At least the political stuff, the spying stuff, etc. is 'stuff that matters'. This? Just bandwagon jumping clickbait. Is there no way this story could have been spun to include testing standards, analysis of effect on the game, or something even vaguely, remotely applicable to the audience of this site?

Comment Re:Seems he has more of a clue (Score 1) 703

True enough- IF you can prove it was a murder and not an accident.
 
Can you prove intent with global climate change? If you ignore the utterly non-scientific process of "scientific consensus", do you even have enough data left to prove the murder weapon?
 
And in the long run, does it matter? We're still left with the decision to either adapt or die; we're far too late for any mitigation attempt to work. Blame the culprit is a waste of time in this case.

Comment Re:Seems he has more of a clue (Score 1) 703

Species that are unable to adapt have been going extinct without mankind's help for 9/10ths of the planet's history. For the remaining 1/10th, we've been a major motivator of evolution, that's true- Dodos and wooly mammoths and the like. But we are also to the point with GMO research that we can be a major cause of increased adaptation- we can speed up evolution, and likely will, because beef is tasty (among many other species that are directly useful to us, such as bees). Speaking of that last, just saw a report on OPB about a pair of beekeepers with a unique solution to colony collapse disorder- they're breeding stronger queen bees that can live through Oregon winters.
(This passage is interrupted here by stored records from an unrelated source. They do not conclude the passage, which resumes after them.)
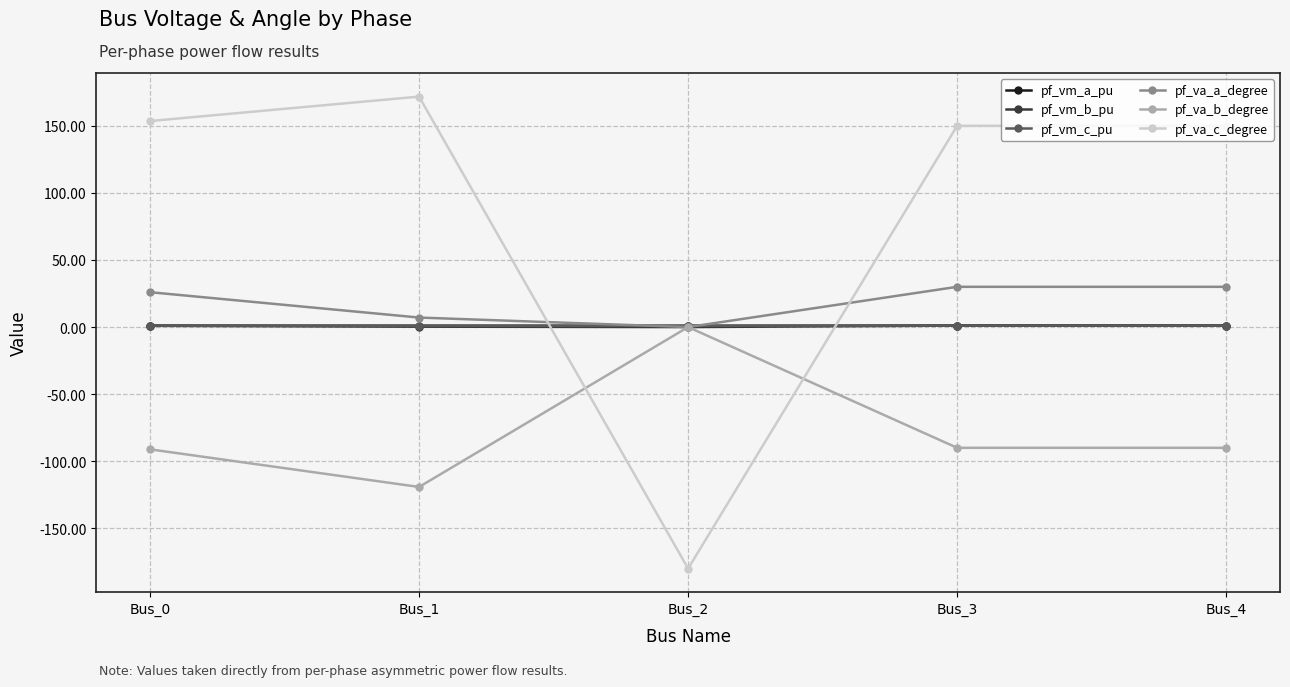

At which category does pf_va_c_degree reach its first local valley?

Bus_2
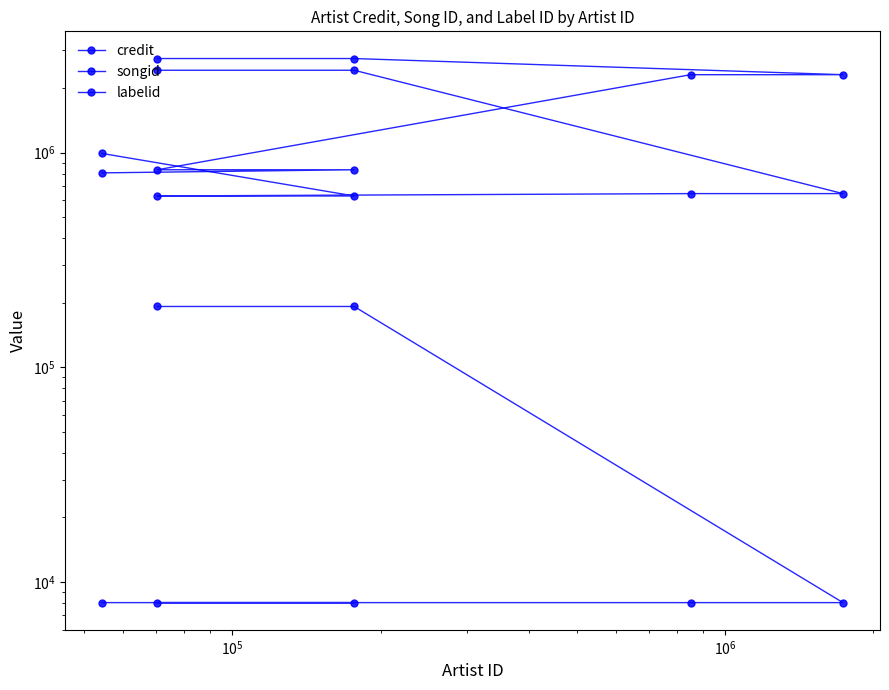

The value of labelid at $\mathdefault{10^{5}}$ is 8013. True or false?

True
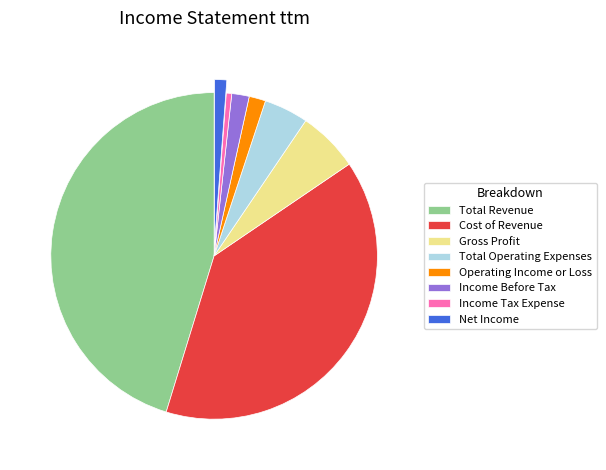

Which category has the biggest portion of the pie?

Total Revenue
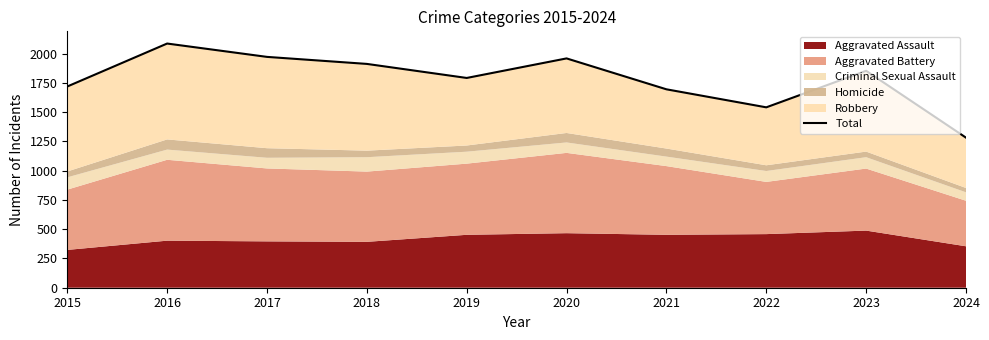

How many categories are shown in the chart?

10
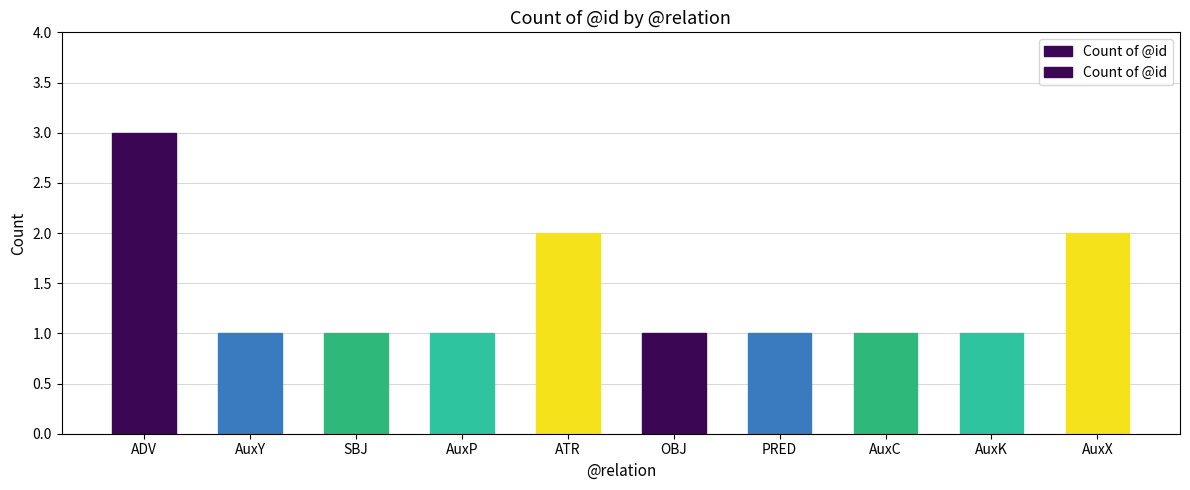

What is the sum of all values?

14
If mankind wants to survive, food needs to be our top priority. Luckily, as I mentioned someplace above I think, food production is also an answer to excess atmospheric carbon. Especially if we keep locking our own carbon up in airtight containers buried in concrete when we die.
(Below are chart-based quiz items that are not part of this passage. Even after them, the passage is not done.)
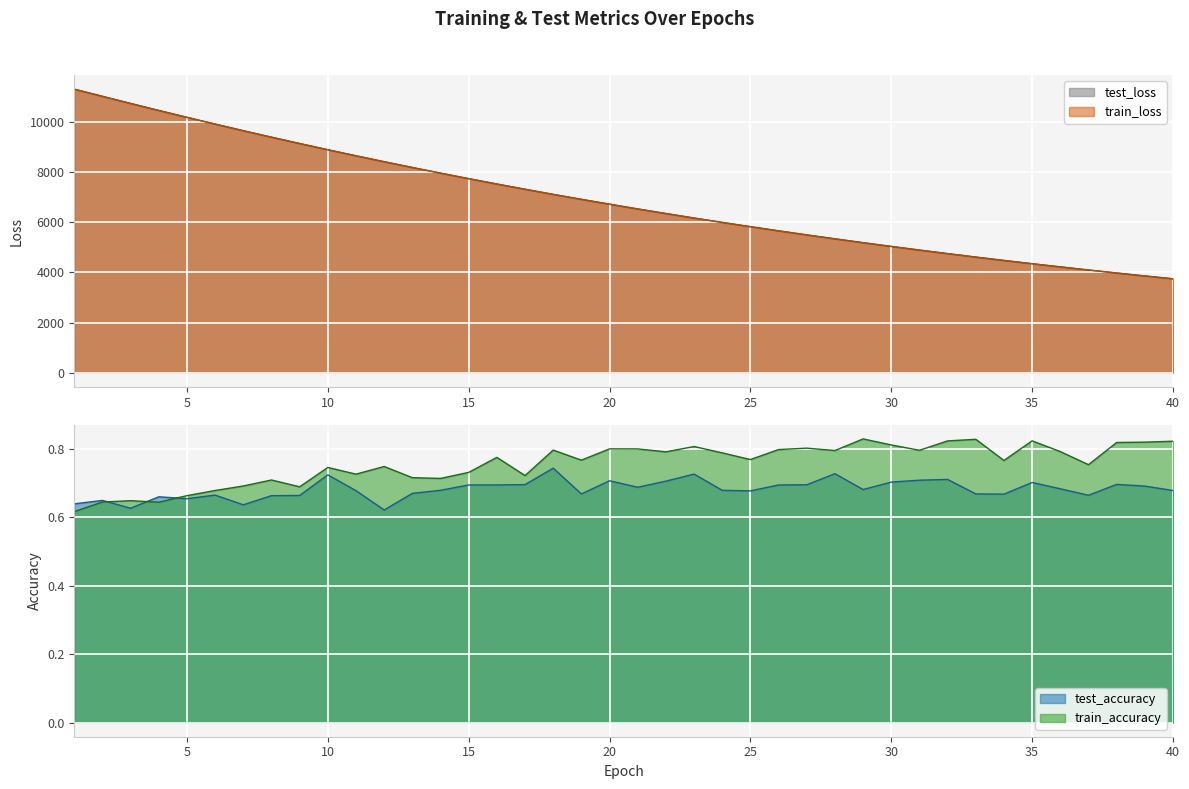

What are all the series names shown in the legend?

test_loss, train_loss, test_accuracy, train_accuracy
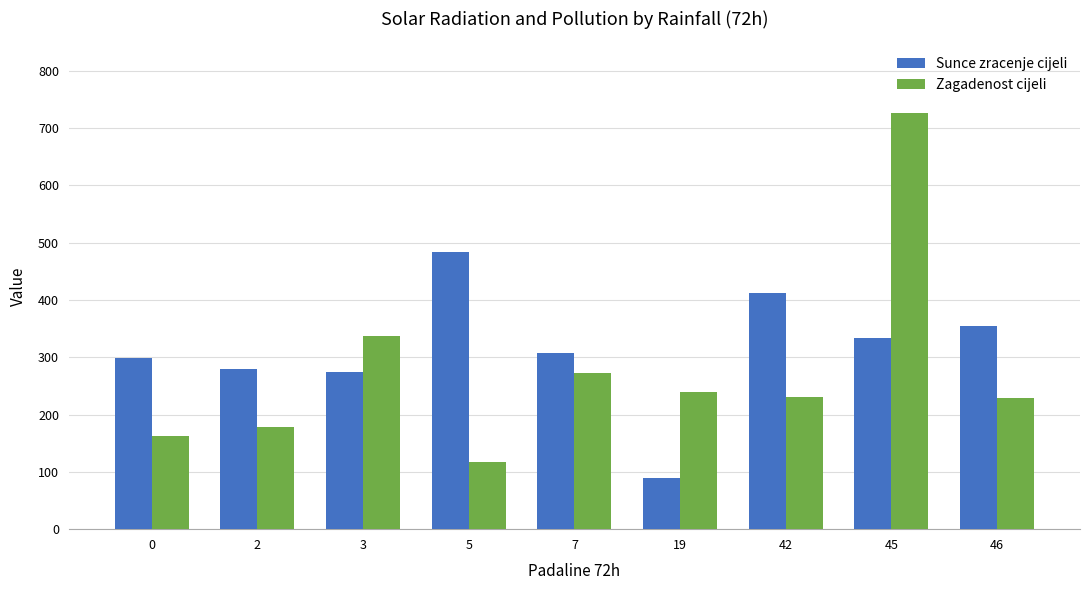

At which label is Zagadenost cijeli closest to 421?

3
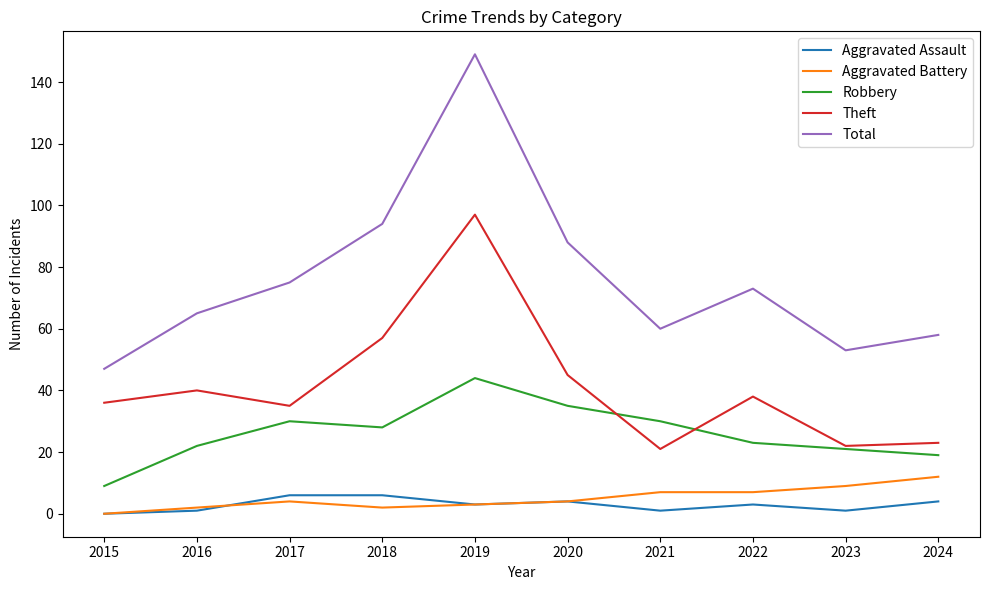

How many lines are shown in the chart?

5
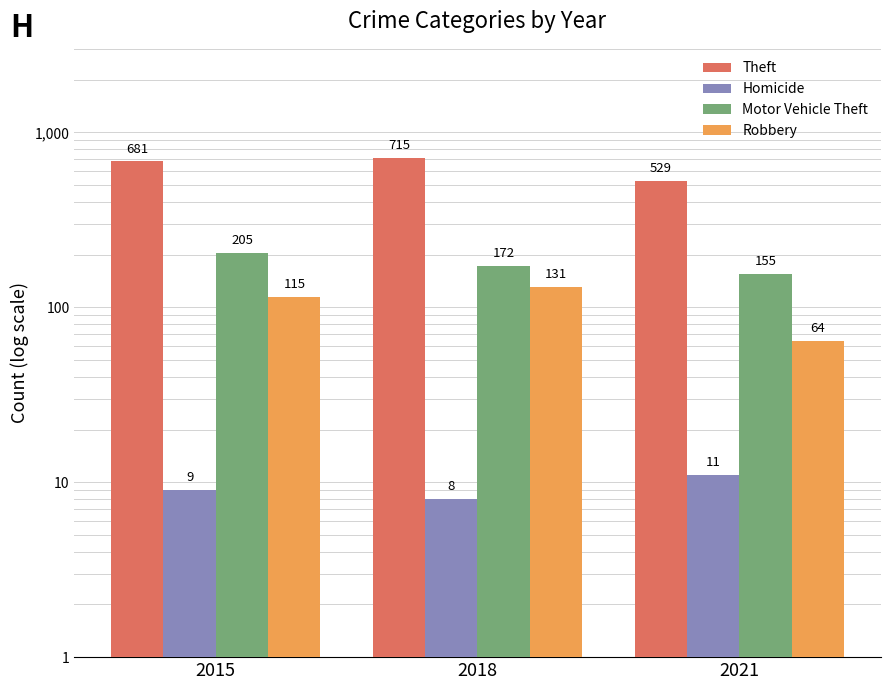

How many values in the Motor Vehicle Theft series are below 172?

1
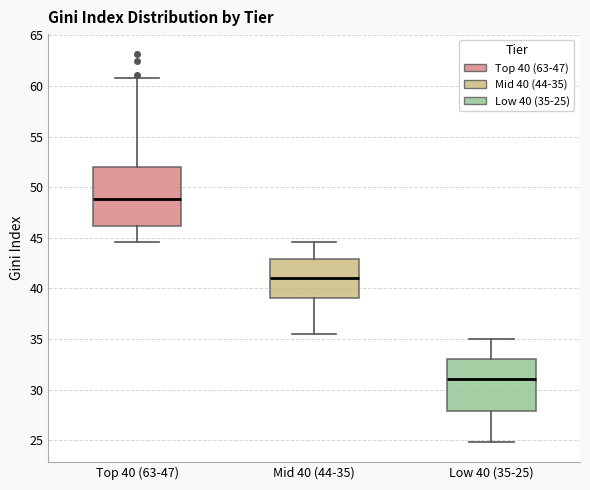

Which box is the tallest, from its lower edge to its upper edge?

Top 40 (63-47)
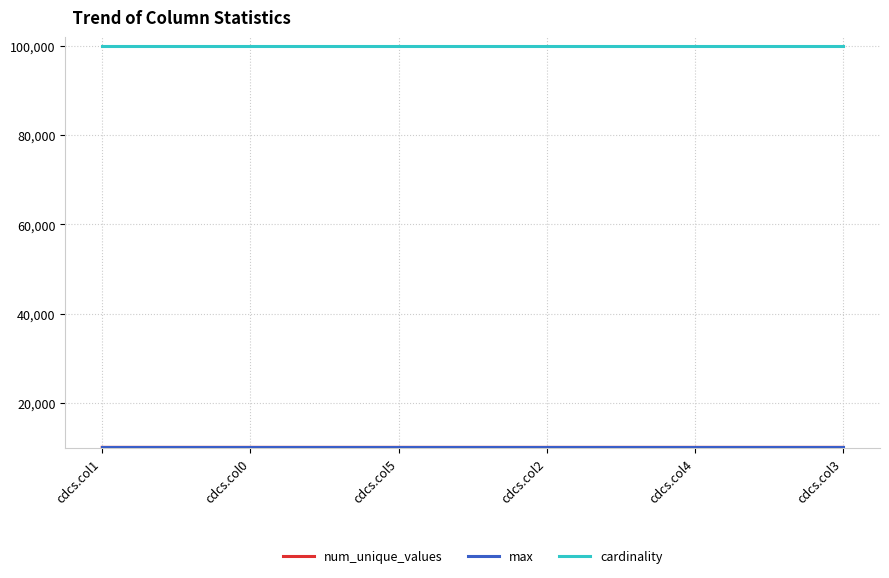

What is the approximate value of cardinality at cdcs.col3?

100000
Comment Re:Seems he has more of a clue (Score 1) 703

California has been in drought for 9000 of the last 12000 years. It's the normal state there. Switch from avacado to chia, and you'll be fine.

The Midwest is another story. We've been planting our favorite foods there so long that we've destroyed the ecology of the place. Thus the "Dust Bowl" phenomenon.

But there is one way to deal with this- bunch grass grazing. It's working well in the Eastern Oregon Desert; but it's hard to manage.

Adapt, work with the ecology, not against it, with climate change, not against it. The earth will survive, human beings are not guaranteed to; but we do have one advantage- invention.

Comment Re:Seems he has more of a clue (Score 1) 703

I know of only one desert on earth that is entirely life free, and it's prevented from having rainfall by elevation (it's higher than most clouds, and in the rain shadow of the Andes which are even higher and prevent weather patterns from reaching there- hasn't had rainfall in 10,000 years).

Global climatic climate change droughts are different, they're more of the flash flood once in a blue moon variety, more like Death Valley in California- where the Native Americans have been agricultural for centuries, just on foods you won't eat.

And that is the real key. We have to get *real local* to survive this.